For the last decade, Netflix has been arguing that Colorado cannot tax streaming subscriptions because those subscriptions cannot be physically touched. However, the Colorado Court of Appeals overrode previous court decisions in Netflix’s favor, arguing that “absurd results” would occur if physical touch were required for items to be subject to sales tax.

In his decision, issued July 3, Judge Matthew Grove chastised Netflix for a Black Mirror-like approach that doesn't accept
"nearly a century of historical practice."

“It is a reality of modern life that substantial amounts of goods previously existing only in a form susceptible to touch are now routinely and increasingly sold in digital form — photographs, music, television shows, movies, newspapers, magazines, and educational content, to name just a few,” he wrote in his decision. “Casting aside nearly a century of historical practice simply because technological advancements have altered the specific form of delivery — while leaving the product itself largely unchanged — is a step that we are not willing to take.”

Judges Craig Welling and Sueanna Johnson joined Grove in the opinion after the trio heard oral arguments in June.

The case originated in 2023, when Netflix sued the Colorado Department of Revenue and its executive director after trying and failing to get a refund on taxes the streaming giant had paid in 2021.

But the history between Netflix and Colorado began a decade earlier, when Netflix asked the DOR to exempt the streaming arm of the company from taxes because streaming subscriptions are not tangible. The DOR instead audited the company and found Netflix owed Colorado $8.5 million in taxes, penalties and interest.

After Netflix protested that finding, the DOR agreed to relent and handle the matter through a rulemaking process rather than punitive enforcement. Years later, in 2021, the Colorado state legislature passed a law expanding the definition of taxable tangible personal property to include digital property.

According to the 2021 legislative updates, the method of delivery does not alter whether something is taxable. The rule specifically cites internet streaming as a method that can be used to deliver tangible personal property, calling out monthly subscription fees as an example.

Netflix was paying state sales taxes at that point, but still requested a refund before suing in Denver District Court in 2023 after being denied the refund. The district court sided with Netflix in April 2024, which led the DOR to appeal the lawsuit to the state Court of Appeals, which determined the district court's ruling incorrect.

** RECORDS PROVIDED **
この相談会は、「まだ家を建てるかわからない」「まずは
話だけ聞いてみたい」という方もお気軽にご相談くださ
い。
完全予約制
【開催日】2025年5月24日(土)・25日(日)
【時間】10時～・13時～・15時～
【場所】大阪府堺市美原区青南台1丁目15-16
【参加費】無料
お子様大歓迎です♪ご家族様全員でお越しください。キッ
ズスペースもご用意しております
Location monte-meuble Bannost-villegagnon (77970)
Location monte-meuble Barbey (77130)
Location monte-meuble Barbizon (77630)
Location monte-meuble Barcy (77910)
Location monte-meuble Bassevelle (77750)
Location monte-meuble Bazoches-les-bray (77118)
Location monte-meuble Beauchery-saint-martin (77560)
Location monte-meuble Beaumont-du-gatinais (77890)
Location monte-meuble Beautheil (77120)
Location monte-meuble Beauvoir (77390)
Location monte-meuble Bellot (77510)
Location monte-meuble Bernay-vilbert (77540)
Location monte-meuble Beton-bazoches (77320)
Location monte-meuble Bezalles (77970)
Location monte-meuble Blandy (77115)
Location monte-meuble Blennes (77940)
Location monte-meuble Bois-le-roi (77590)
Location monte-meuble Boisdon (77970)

** PROBLEM SET **
a: Reproduce the article on Netflix and Colorado's streaming tax word for word.
b: Change every "monte-meuble" in the rows to "monte-charge", leaving the rest of the rows as they are.

** SOLUTIONS PER TASK **
a:
For the last decade, Netflix has been arguing that Colorado cannot tax streaming subscriptions because those subscriptions cannot be physically touched. However, the Colorado Court of Appeals overrode previous court decisions in Netflix’s favor, arguing that “absurd results” would occur if physical touch were required for items to be subject to sales tax.

In his decision, issued July 3, Judge Matthew Grove chastised Netflix for a Black Mirror-like approach that doesn't accept
"nearly a century of historical practice."

“It is a reality of modern life that substantial amounts of goods previously existing only in a form susceptible to touch are now routinely and increasingly sold in digital form — photographs, music, television shows, movies, newspapers, magazines, and educational content, to name just a few,” he wrote in his decision. “Casting aside nearly a century of historical practice simply because technological advancements have altered the specific form of delivery — while leaving the product itself largely unchanged — is a step that we are not willing to take.”

Judges Craig Welling and Sueanna Johnson joined Grove in the opinion after the trio heard oral arguments in June.

The case originated in 2023, when Netflix sued the Colorado Department of Revenue and its executive director after trying and failing to get a refund on taxes the streaming giant had paid in 2021.

But the history between Netflix and Colorado began a decade earlier, when Netflix asked the DOR to exempt the streaming arm of the company from taxes because streaming subscriptions are not tangible. The DOR instead audited the company and found Netflix owed Colorado $8.5 million in taxes, penalties and interest.

After Netflix protested that finding, the DOR agreed to relent and handle the matter through a rulemaking process rather than punitive enforcement. Years later, in 2021, the Colorado state legislature passed a law expanding the definition of taxable tangible personal property to include digital property.

According to the 2021 legislative updates, the method of delivery does not alter whether something is taxable. The rule specifically cites internet streaming as a method that can be used to deliver tangible personal property, calling out monthly subscription fees as an example.

Netflix was paying state sales taxes at that point, but still requested a refund before suing in Denver District Court in 2023 after being denied the refund. The district court sided with Netflix in April 2024, which led the DOR to appeal the lawsuit to the state Court of Appeals, which determined the district court's ruling incorrect.

b:
この相談会は、「まだ家を建てるかわからない」「まずは
話だけ聞いてみたい」という方もお気軽にご相談くださ
い。
完全予約制
【開催日】2025年5月24日(土)・25日(日)
【時間】10時～・13時～・15時～
【場所】大阪府堺市美原区青南台1丁目15-16
【参加費】無料
お子様大歓迎です♪ご家族様全員でお越しください。キッ
ズスペースもご用意しております
Location monte-charge Bannost-villegagnon (77970)
Location monte-charge Barbey (77130)
Location monte-charge Barbizon (77630)
Location monte-charge Barcy (77910)
Location monte-charge Bassevelle (77750)
Location monte-charge Bazoches-les-bray (77118)
Location monte-charge Beauchery-saint-martin (77560)
Location monte-charge Beaumont-du-gatinais (77890)
Location monte-charge Beautheil (77120)
Location monte-charge Beauvoir (77390)
Location monte-charge Bellot (77510)
Location monte-charge Bernay-vilbert (77540)
Location monte-charge Beton-bazoches (77320)
Location monte-charge Bezalles (77970)
Location monte-charge Blandy (77115)
Location monte-charge Blennes (77940)
Location monte-charge Bois-le-roi (77590)
Location monte-charge Boisdon (77970)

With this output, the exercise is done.